The movie does a stellar job of portraying every character as a fleshed-out person. There are times when some characters come within a hair’s breadth of two-dimensional, but it bears remembering that this is a highly nuanced situation that eventually boils down to the binary question of whether or not to fire the missile. It’s a highly charged issue and the characters push each other to debate about it until they’re red in the face, so of course some of them may come off as shrill and repetitive at times. Yet every single argument is sound, and it’s always clear where the characters are coming from.
But what’s really telling is what happens off the record. Minor changes in expression that might as well scream out “God, I hope I’m doing the right thing!” Alan Rickman’s monologue about the cost of war (Sweet Jesus, it sucks that we lost Rickman so soon). The scenes of the various characters going home and struggling to put the events of the day behind them. That isn’t even getting started on the colonel’s scenes at home with her husband and her dog, our two drone pilots trading backstory as they get to know each other, the general’s ongoing struggle to find the right doll for his daughter, the foreign minister (Iain Glenn) with a sudden case of food poisoning… the list goes on.
There are so many ways in which the film humanizes its characters, and it pays off in all manner of ways.
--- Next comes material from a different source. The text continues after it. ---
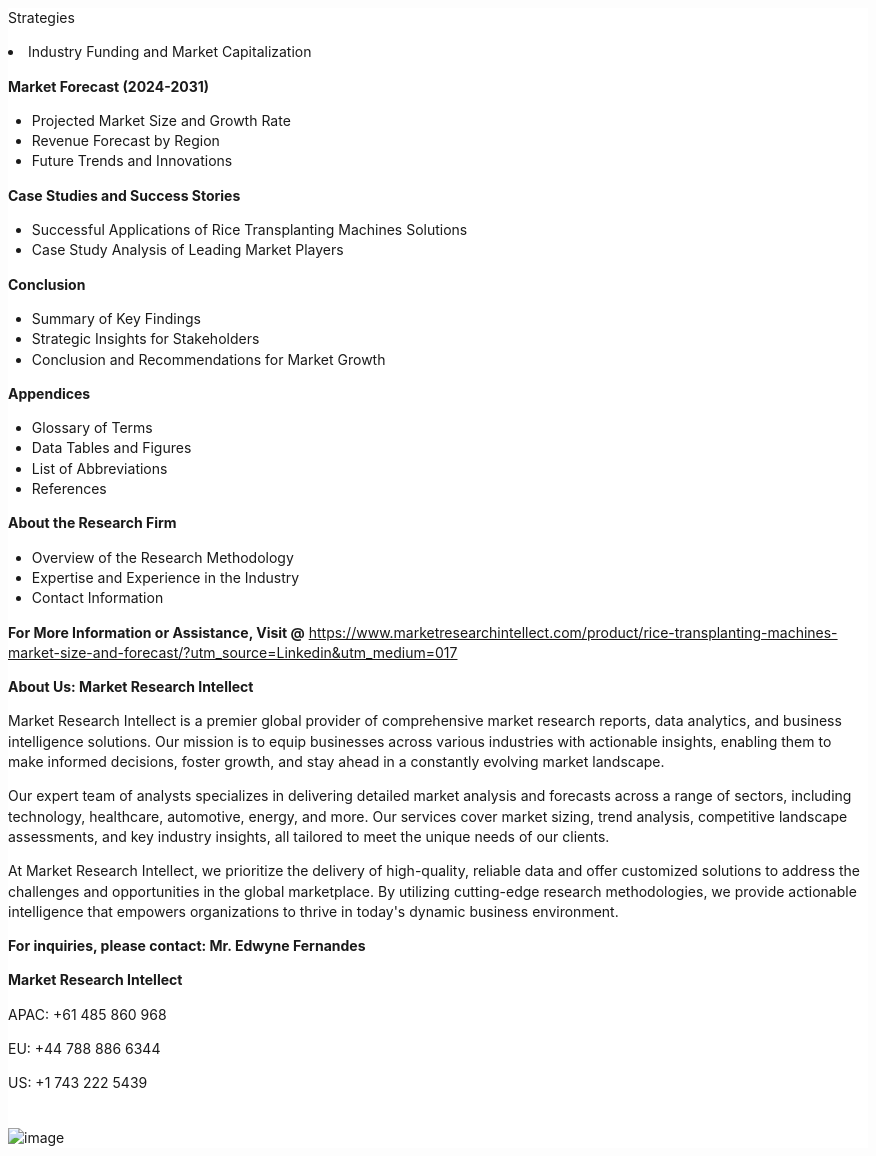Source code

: Strategies</li><li>Industry Funding and Market Capitalization</li></ul><p><strong>Market Forecast (2024-2031)</strong></p><ul><li>Projected Market Size and Growth Rate</li><li>Revenue Forecast by Region</li><li>Future Trends and Innovations</li></ul><p><strong>Case Studies and Success Stories</strong></p><ul><li>Successful Applications of Rice Transplanting Machines Solutions</li><li>Case Study Analysis of Leading Market Players</li></ul><p><strong>Conclusion</strong></p><ul><li>Summary of Key Findings</li><li>Strategic Insights for Stakeholders</li><li>Conclusion and Recommendations for Market Growth</li></ul><p><strong>Appendices</strong></p><ul><li>Glossary of Terms</li><li>Data Tables and Figures</li><li>List of Abbreviations</li><li>References</li></ul><p><strong>About the Research Firm</strong></p><ul><li>Overview of the Research Methodology</li><li>Expertise and Experience in the Industry</li><li>Contact Information</li></ul></div><div class="article-main__content" data-test-id="publishing-text-block"><p><span class="font-[700]"><strong>For More Information or Assistance, Visit @</strong>&nbsp;<a href="https://www.marketresearchintellect.com/product/rice-transplanting-machines-market-size-and-forecast/?utm_source=Linkedin&utm_medium=017">https://www.marketresearchintellect.com/product/rice-transplanting-machines-market-size-and-forecast/?utm_source=Linkedin&utm_medium=017</a></span></p><p><strong>About Us: Market Research Intellect</strong></p><p>Market Research Intellect is a premier global provider of comprehensive market research reports, data analytics, and business intelligence solutions. Our mission is to equip businesses across various industries with actionable insights, enabling them to make informed decisions, foster growth, and stay ahead in a constantly evolving market landscape.</p><p>Our expert team of analysts specializes in delivering detailed market analysis and forecasts across a range of sectors, including technology, healthcare, automotive, energy, and more. Our services cover market sizing, trend analysis, competitive landscape assessments, and key industry insights, all tailored to meet the unique needs of our clients.</p><p>At Market Research Intellect, we prioritize the delivery of high-quality, reliable data and offer customized solutions to address the challenges and opportunities in the global marketplace. By utilizing cutting-edge research methodologies, we provide actionable intelligence that empowers organizations to thrive in today's dynamic business environment.</p><p><strong>For inquiries, please contact: Mr. Edwyne Fernandes</strong></p><p><strong>Market Research Intellect</strong></p><p>APAC: +61 485 860 968</p><p>EU: +44 788 886 6344</p><p>US: +1 743 222 5439</p></div><div class="article-main__content" data-test-id="publishing-text-block">&nbsp;</div>
![image](https://github.com/user-attachments/assets/25709259-e0da-48cf-9723-c071fec95c17)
First and foremost, it hammers home the point that these are merely flawed human beings. They may be entrusted with life-or-death decisions that affect the world in huge ways, but they’re not gods and they’re not infallible. They’re people doing the best they can with what they have, just like us. And even if these decisions affect them on a deeply personal level, maybe that’s better than the alternative.
The other big way that this helps is with regards to suspension of disbelief. The moment I saw people remote-controlling drones small enough to look like hummingbirds and beetles, my bullshit alarm immediately started going off. I started thinking about the intricacies and sizes and weights involved. I couldn’t help but wonder at the mechanics, the power sources, the wireless transmission technology, the camera, the visual quality of the footage… from every angle, I found it borderline impossible to believe that anything like this could be real. And the mediocre CGI certainly didn’t help.
Yet I still played along. Partly because even if this isn’t where we are now, it’s definitely where we’re headed. Plus, these improbable little machines heavily contribute to the plot, as they contribute footage that ratchets up the tension in such a way that the drones became indispensable. But most importantly, everything else in this movie rang true. Because the characters all felt so real, the rest of the technology seemed so authentic, the story was so compelling, and the movie asked so many bold and relevant questions with such uncompromising honesty, I was far more willing to cut the film some slack and allow that maybe this tech was somehow real.
Eye in the Sky is a phenomenal movie. The cast is superb, the writing is wonderful, and the direction is excellent. It’s astounding how much action, suspense, character development, and incisive ethical debate could be packed into 100 minutes’ runtime. What’s even more impressive is that all these different pieces are put together in such a way that the whole film is coherent and fast-paced from start to finish.
It’s a smart, bold and highly relevant film, exciting and intellectual in equal measure. Very highly recommended.